▶ _TEXT BLOCK_
• • •
Among the reliefs he was seeking was a declaration that the 25th Amendment of the Constitution (Protection of Human Life in Pregnancy) Bill, 2001, was unconstitutional.

He also wanted leave to seek an order prohibiting Mr Robert Molloy TD from acting as Minister of State to the Government. He claimed that if the referendum was passed, the consequent amendments would "mutilate" the Constitution.

Mr Justice McKechnie last week directed that the State should be put on notice of Mr Riordan's application for leave.

The judge then heard both sides.

The State opposed the application on the grounds that Mr Riordan had failed to advance an arguable case for leave.

Yesterday Mr Justice McKechnie agreed that Mr Riordan had advanced no arguable grounds on which leave might be granted.

He found that the grounds of challenge raised by Mr Riordan failed to meet the required threshold for taking judicial review proceedings and had also been addressed and authoritatively decided against him in previous High Court and Supreme Court decisions, which the judge said he would follow.
• • •
Document images paired with their source code
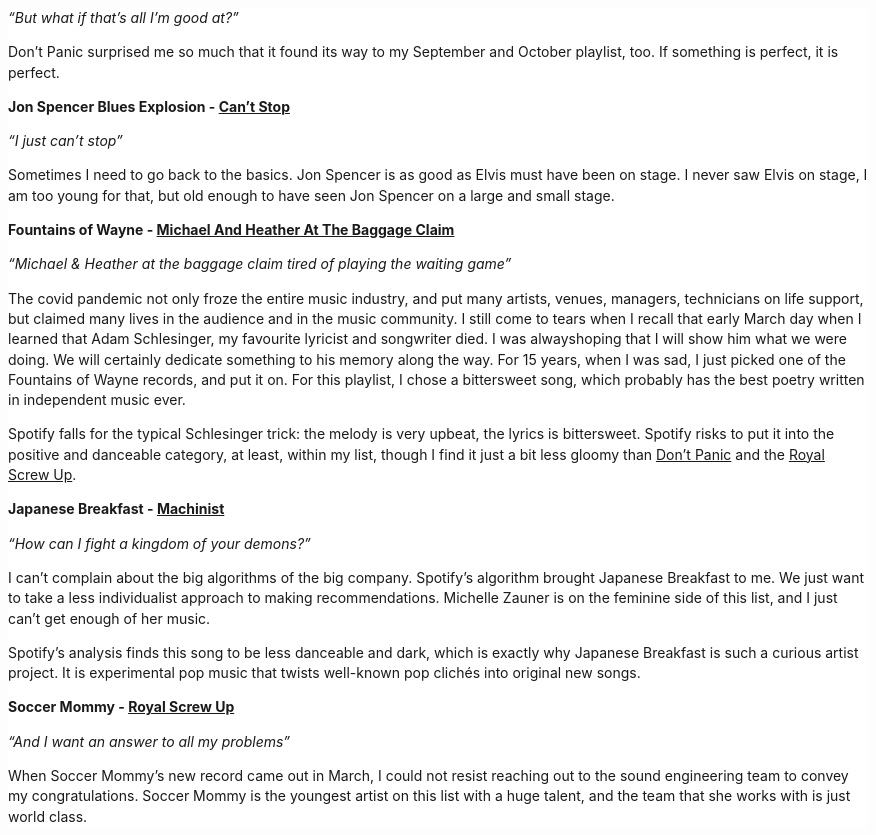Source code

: *“But what if that’s all I’m good at?”*

Don’t Panic surprised me so much that it found its way to my September
and October playlist, too. If something is perfect, it is perfect.

**Jon Spencer Blues Explosion - [Can’t
Stop](https://api.spotify.com/v1/tracks/3ezOmKfYasIe0QeWyWiucU)**

*“I just can’t stop”*

Sometimes I need to go back to the basics. Jon Spencer is as good as
Elvis must have been on stage. I never saw Elvis on stage, I am too
young for that, but old enough to have seen Jon Spencer on a large and
small stage.

**Fountains of Wayne - [Michael And Heather At The Baggage
Claim](https://api.spotify.com/v1/tracks/2rvxQwn7rGR0ZmHvwP4AmG)**

*“Michael & Heather at the baggage claim tired of playing the waiting
game”*

The covid pandemic not only froze the entire music industry, and put
many artists, venues, managers, technicians on life support, but claimed many lives in the audience and in the music community. I still come to tears when I recall that early March day when I learned that Adam Schlesinger, my favourite lyricist and songwriter died. I was alwayshoping that I will show him what we were doing. We will certainly dedicate something to his memory along the way. For 15 years, when I was sad, I just picked one of the Fountains of Wayne records, and put it on. For this playlist, I chose a bittersweet song, which probably has the best poetry written in independent music ever.

Spotify falls for the typical Schlesinger trick: the melody is very
upbeat, the lyrics is bittersweet. Spotify risks to put it into the
positive and danceable category, at least, within my list, though I find it just a bit less gloomy than [Don’t
Panic](https://api.spotify.com/v1/tracks/3A8ZDfxmb75kFl5Cqr2pIf) and the [Royal Screw
Up](https://api.spotify.com/v1/tracks/7lBpCteEdS5WbOnzbVmWiR).

**Japanese Breakfast -
[Machinist](https://api.spotify.com/v1/tracks/6Uhhwk8oJc8SLloZIAQksB)**

*“How can I fight a kingdom of your demons?”*

I can’t complain about the big algorithms of the big company. Spotify’s algorithm brought Japanese Breakfast to me. We just want to take a less individualist approach to making recommendations. Michelle Zauner is on the feminine side of this list, and I just can’t get enough of her music.

Spotify’s analysis finds this song to be less danceable and dark, which is exactly why Japanese Breakfast is such a curious artist project. It is experimental pop music that twists well-known pop clichés into original new songs.

**Soccer Mommy - [Royal Screw
Up](https://api.spotify.com/v1/tracks/7lBpCteEdS5WbOnzbVmWiR)**

*“And I want an answer to all my problems”*

When Soccer Mommy’s new record came out in March, I could not resist
reaching out to the sound engineering team to convey my congratulations. Soccer Mommy is the youngest artist on this list with a huge talent, and the team that she works with is just world class.
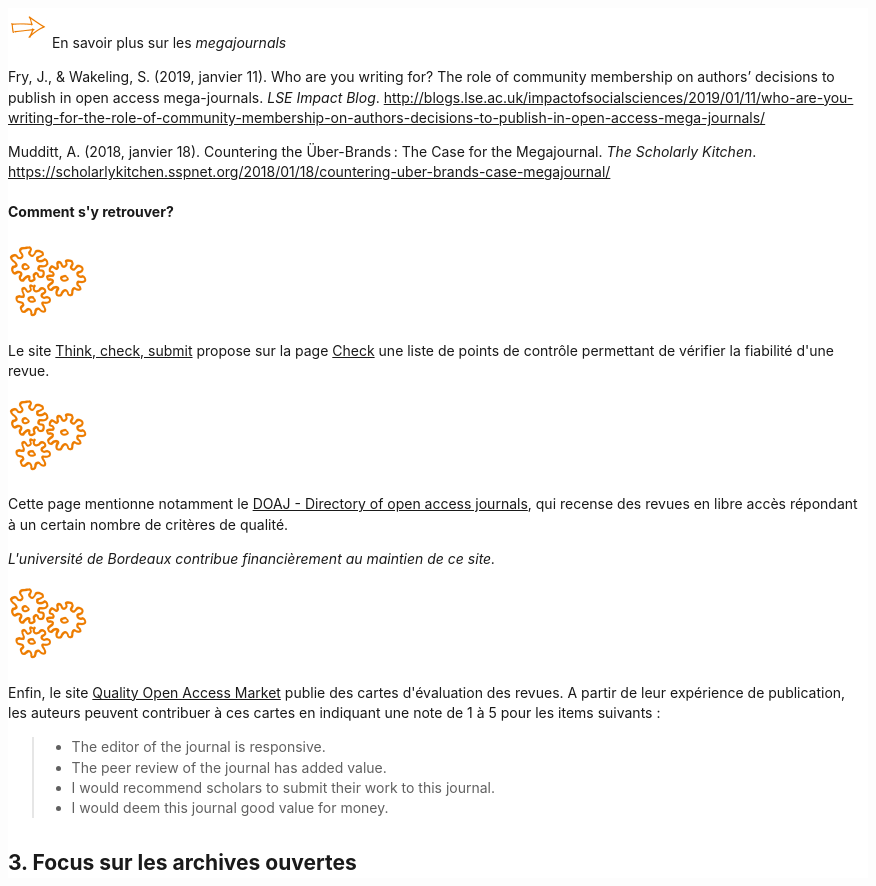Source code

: 
![flèche](img/foster_icone_arrow.png) En savoir plus sur les _megajournals_

Fry, J., & Wakeling, S. (2019, janvier 11). Who are you writing for? The role of community membership on authors’ decisions to publish in open access mega-journals. _LSE Impact Blog_. http://blogs.lse.ac.uk/impactofsocialsciences/2019/01/11/who-are-you-writing-for-the-role-of-community-membership-on-authors-decisions-to-publish-in-open-access-mega-journals/

Mudditt, A. (2018, janvier 18). Countering the Über-Brands : The Case for the Megajournal. _The Scholarly Kitchen_. https://scholarlykitchen.sspnet.org/2018/01/18/countering-uber-brands-case-megajournal/

#### Comment s'y retrouver?

![gears](img/foster_icone_gears.png)

Le site [Think, check, submit](https://thinkchecksubmit.org/) propose sur la page [Check](https://thinkchecksubmit.org/check/) une liste de points de contrôle permettant de vérifier la fiabilité d'une revue.

![gears](img/foster_icone_gears.png)

Cette page mentionne notamment le [DOAJ -  Directory of open access journals](https://doaj.org/), qui recense des revues en libre accès répondant à un certain nombre de critères de qualité.

_L'université de Bordeaux contribue financièrement au maintien de ce site._

![gears](img/foster_icone_gears.png)

Enfin, le site [Quality Open Access Market](https://www.qoam.eu/) publie des cartes d'évaluation des revues.
A partir de leur expérience de publication, les auteurs peuvent contribuer à ces cartes en indiquant une note de 1 à 5 pour les items suivants :
> * The editor of the journal is responsive.
> * The peer review of the journal has added value.
> * I would recommend scholars to submit their work to this journal.
> * I would deem this journal good value for money.

## 3. Focus sur les archives ouvertes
• • •
▶ _QUESTIONS_
a) Using the court report above, decide whether each statement agrees with it: (i) The State opposed Mr Riordan's application for leave. (ii) Mr Justice McKechnie granted Mr Riordan leave to seek judicial review. (iii) Mr Riordan claimed that passing the referendum would lead to amendments that would "mutilate" the Constitution. For each, answer yes or no and quote the words of the report that decide it.
b) Reproduce a passage of the court report word for word, beginning at the words "He also wanted" and stopping after "case for leave.".

▶ _ANSWERS IN ORDER_
a)
(i) Yes: "The State opposed the application on the grounds that Mr Riordan had failed to advance an arguable case for leave."
(ii) No: "Mr Justice McKechnie agreed that Mr Riordan had advanced no arguable grounds on which leave might be granted."
(iii) Yes: "He claimed that if the referendum was passed, the consequent amendments would "mutilate" the Constitution."

b)
He also wanted leave to seek an order prohibiting Mr Robert Molloy TD from acting as Minister of State to the Government. He claimed that if the referendum was passed, the consequent amendments would "mutilate" the Constitution.

Mr Justice McKechnie last week directed that the State should be put on notice of Mr Riordan's application for leave.

The judge then heard both sides.

The State opposed the application on the grounds that Mr Riordan had failed to advance an arguable case for leave.